Understanding the Nature of Feminine Communication      

There is yet one more facet that needs mention here.  Let us now imagine for a moment that Penina’s story-line is completely different than the one described above.  She had a wonderful day.  Everything went smoothly.  The kids got off to school easily.  The baby ate beautifully and slept on the bus ride to the office.  She arrived there with plenty of time to spare.  The building was comfortably air-conditioned and the lines moved quickly.  The clerks were courteous, helpful, and solicitous, and the whole process was successfully completed expeditiously, leaving her time to even do a bit of window shopping before she headed home and prepared lunch for her family.

Penina is in a very good frame of mind.  She feels happy, accomplished, and content.  She does not need any empathy or encouragement right now.  Not at all.  She feels great!  And, yet, the same type of scene occurs when Baruch gets home and she begins to tell him what happened that day.  She insists on going through every, small detail of what led up to finally getting the discount, and he is going bananas from the fact that she won’t just first tell him about that one point.

Now, it could be that instead of empathy and encouragement, this Penina needs recognition and appreciation in addition to really wanting her husband to share with her the wonderful, positive experience she had that day.  That is almost certainly the case.

But, for the moment, let’s assume for argument’s sake that she does not have any particular emotional need right now – not for empathy and encouragement nor for appreciation and sharing – but she still insists on telling it her way!  What then?

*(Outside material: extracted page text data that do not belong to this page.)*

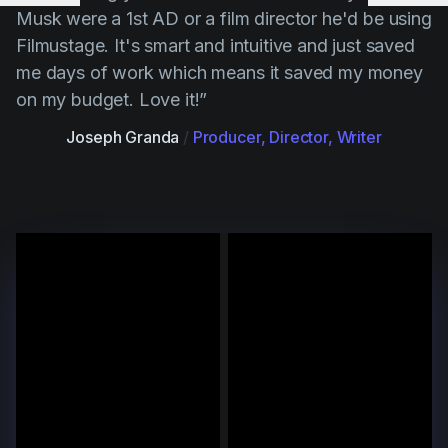
Musk were a 1st AD or a film director he'd be using
Filmustage. It's smart and intuitive and just saved
me days of work which means it saved my money
on my budget. Love it!”
Joseph Granda
/
Producer, Director, Writer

This brings us to a facet of feminine communication that is no less important to understand than what we have elucidated thus far.  Rav Eliyahu Goldschmidt explains that whereas men have no problem distinguishing between the logical component of an issue and its emotional component, for women that is not possible.  Men analyze things with an eye on tachlis.  Afterward, they may or may not take the emotional side of the issue into account.  Women, though, do not even see that distinction; at all!  For them there is no differentiating between an issue’s emotional load and its logical/practical ramifications.

Therefore, Penina cannot just isolate the point of whether or not they got the discount from the rest of the day’s experience.  In her mind it literally makes no sense to do so!  It is all one thing.  A distinction that to us men is simple, basic, and straightforward is completely and utterly counterintuitive to women!

If you insist on your way being right, you are going to upset and insult her because you are belittling the mode of communication that is so much an essential part of who she is.  For men, their mode of communication is not something that they associate with how they feel about themselves; it is just pragmatically the most efficient, sensible way of going about things.  If someone were to insist on a different mode of communication, a man does not get hurt and upset, he just gets frustrated by the lack of sensibility and efficiency.  So, since for her it is a matter of self-definition, whereas for you it is just a matter of pragmatic efficiency and logic, you are the one who must give in and be mevater.  This would be the case even if you were not enjoined to be honoring her more than yourself.  All the more so that you are obligated to honor her so.  Therefore, it is you who must learn her language and form of communication, and not the other way around.